4. Assess your agent's deliverables
Antony Hausdoerfer, group CIO at auto breakdown specialist The AA, said that AI agents should be tracked, traced, and assessed like their human counterparts.
"Like any member of your team, you need to gauge whether or not you can trust them, and that's generally by looking at the experience and assessing what they've done and whether or not they delivered the outcome," he said.
"You need to ask, 'Did they deliver on their commitments?' You need to start applying those assessments to the agentic world and use those as your proof points."
Also: 4 questions to ask yourself before betting on AI in your business - and why
Hausdoerfer suggested that finding the right emerging technology can be tough because the market is flooded with options.
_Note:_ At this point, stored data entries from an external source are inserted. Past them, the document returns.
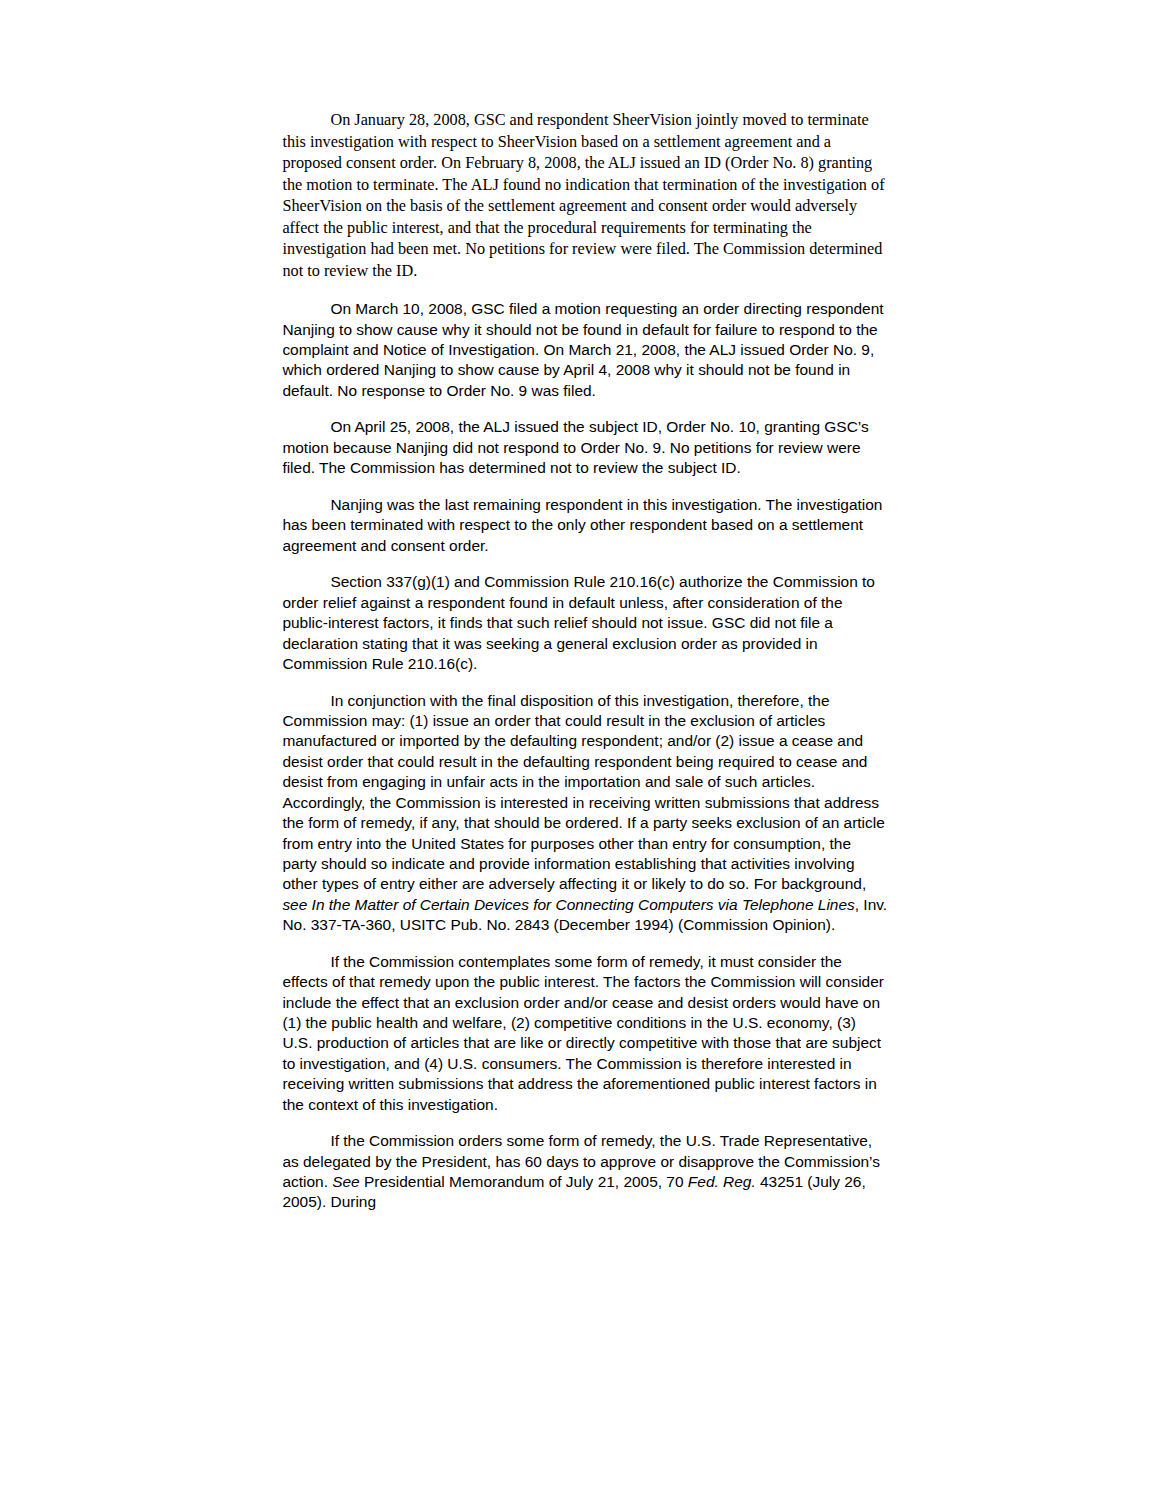On January 28, 2008, GSC and respondent SheerVision jointly moved to terminate this investigation with respect to SheerVision based on a settlement agreement and a proposed consent order. On February 8, 2008, the ALJ issued an ID (Order No. 8) granting the motion to terminate. The ALJ found no indication that termination of the investigation of SheerVision on the basis of the settlement agreement and consent order would adversely affect the public interest, and that the procedural requirements for terminating the investigation had been met. No petitions for review were filed. The Commission determined not to review the ID.
On March 10, 2008, GSC filed a motion requesting an order directing respondent Nanjing to show cause why it should not be found in default for failure to respond to the complaint and Notice of Investigation. On March 21, 2008, the ALJ issued Order No. 9, which ordered Nanjing to show cause by April 4, 2008 why it should not be found in default. No response to Order No. 9 was filed.
On April 25, 2008, the ALJ issued the subject ID, Order No. 10, granting GSC’s motion because Nanjing did not respond to Order No. 9. No petitions for review were filed. The Commission has determined not to review the subject ID.
Nanjing was the last remaining respondent in this investigation. The investigation has been terminated with respect to the only other respondent based on a settlement agreement and consent order.
Section 337(g)(1) and Commission Rule 210.16(c) authorize the Commission to order relief against a respondent found in default unless, after consideration of the public-interest factors, it finds that such relief should not issue. GSC did not file a declaration stating that it was seeking a general exclusion order as provided in Commission Rule 210.16(c).
In conjunction with the final disposition of this investigation, therefore, the Commission may: (1) issue an order that could result in the exclusion of articles manufactured or imported by the defaulting respondent; and/or (2) issue a cease and desist order that could result in the defaulting respondent being required to cease and desist from engaging in unfair acts in the importation and sale of such articles. Accordingly, the Commission is interested in receiving written submissions that address the form of remedy, if any, that should be ordered. If a party seeks exclusion of an article from entry into the United States for purposes other than entry for consumption, the party should so indicate and provide information establishing that activities involving other types of entry either are adversely affecting it or likely to do so. For background, see In the Matter of Certain Devices for Connecting Computers via Telephone Lines, Inv. No. 337-TA-360, USITC Pub. No. 2843 (December 1994) (Commission Opinion).
If the Commission contemplates some form of remedy, it must consider the effects of that remedy upon the public interest. The factors the Commission will consider include the effect that an exclusion order and/or cease and desist orders would have on (1) the public health and welfare, (2) competitive conditions in the U.S. economy, (3) U.S. production of articles that are like or directly competitive with those that are subject to investigation, and (4) U.S. consumers. The Commission is therefore interested in receiving written submissions that address the aforementioned public interest factors in the context of this investigation.
If the Commission orders some form of remedy, the U.S. Trade Representative, as delegated by the President, has 60 days to approve or disapprove the Commission’s action. See Presidential Memorandum of July 21, 2005, 70 Fed. Reg. 43251 (July 26, 2005). During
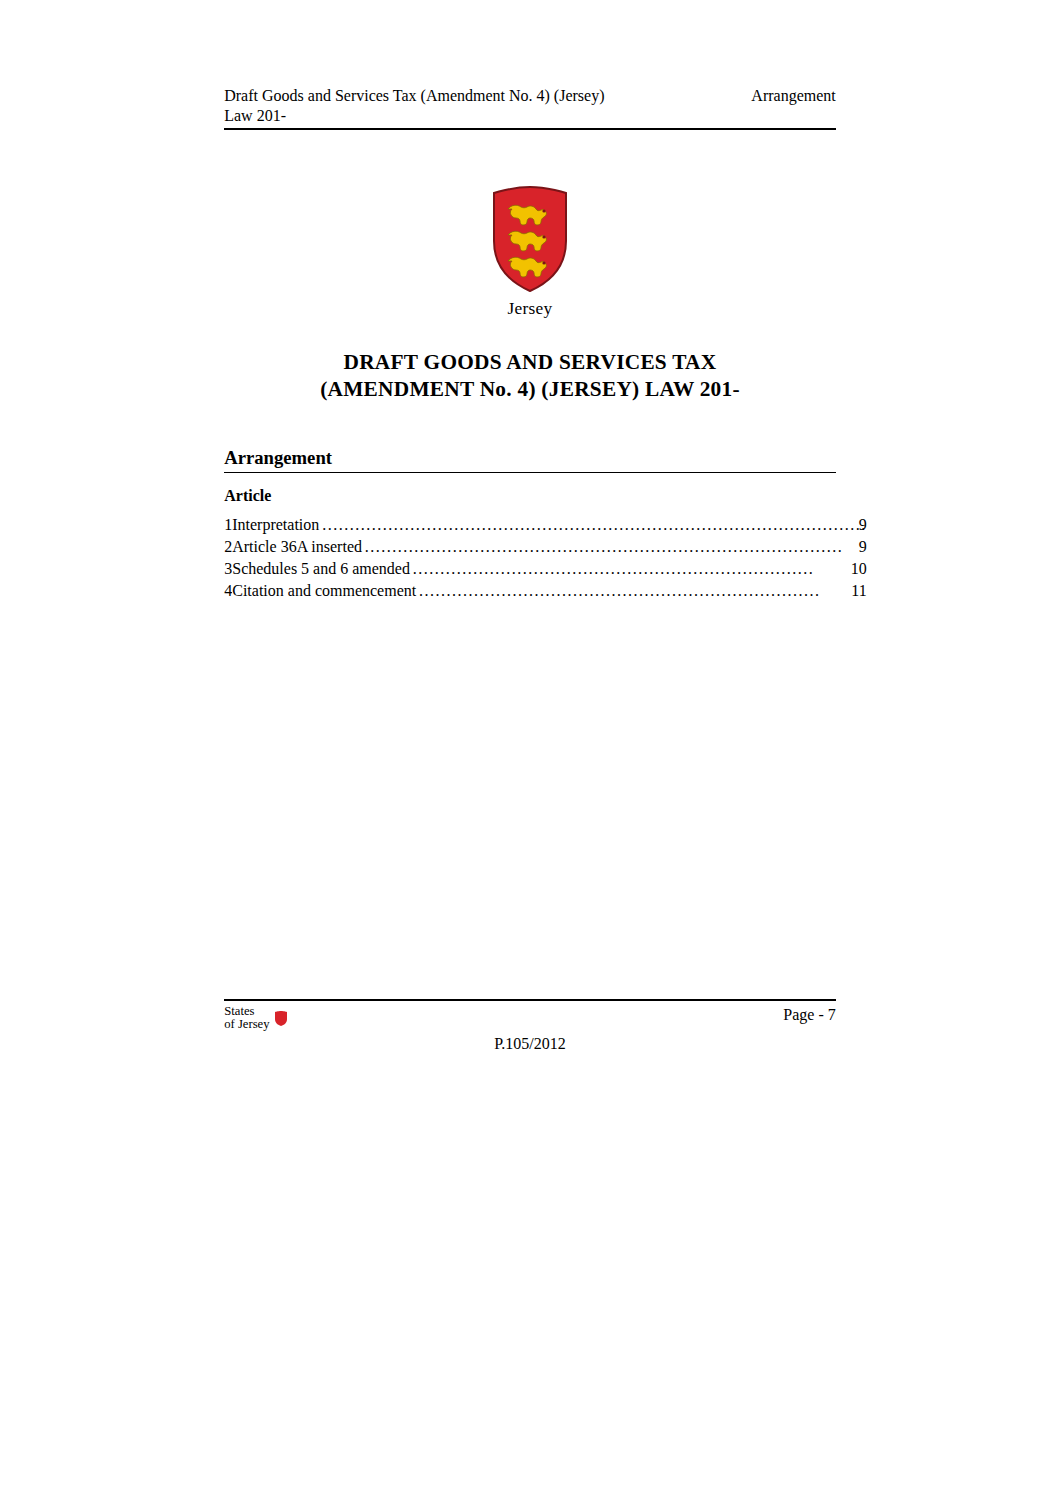Draft Goods and Services Tax (Amendment No. 4) (Jersey)
Law 201-
Arrangement
Jersey
DRAFT GOODS AND SERVICES TAX
(AMENDMENT No. 4) (JERSEY) LAW 201-
Arrangement
Article
| 1 | 9 Interpretation ................................................................................................... |
| 2 | 9 Article 36A inserted ....................................................................................... |
| 3 | 10 Schedules 5 and 6 amended ......................................................................... |
| 4 | 11 Citation and commencement ......................................................................... |
States
of Jersey
Page - 7
P.105/2012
Business leaders should think carefully before trusting an agent as a member of their team.
"There are many different levels of AI now, and there's still a lot of noise in the system. There are so many applications," he said.
"You've got the business-centric systems that will improve your productivity, such as Copilot and some of the ChatGPT capabilities. But then you've got the more bespoke applications, which will be transformational from a business perspective, in terms of what AI delivers for customers."
5. Create the perfect intern
Vivek Bharadwaj, CIO at clothing manufacturer Happy Socks, suggested the rapid pace of change makes it difficult to know where to turn next when bringing AIs into your team.
"It's a brave new world," he said. "There are so many things happening. I believe that in many cases, even the definition of agentic AI is inconsistent."
Also: 4 ways to turn AI into your business advantage
To counteract this unpredictability, Bharadwaj gave his definition of agentic AI to help level-set the relationship between humans and emerging technologies in the new workplace.
"Agentic AI is, in my mind, your perfect technology intern. Rather than thinking of agentic AI as a broad superintelligence, I think of it as a personal intern you can use to automate specific parts of your workflow," he said.
"The effective person who leverages agentic AI is a systems thinker. They can understand and break down their work into discrete components, so they can say what element -- human or agentic -- contributes to the other."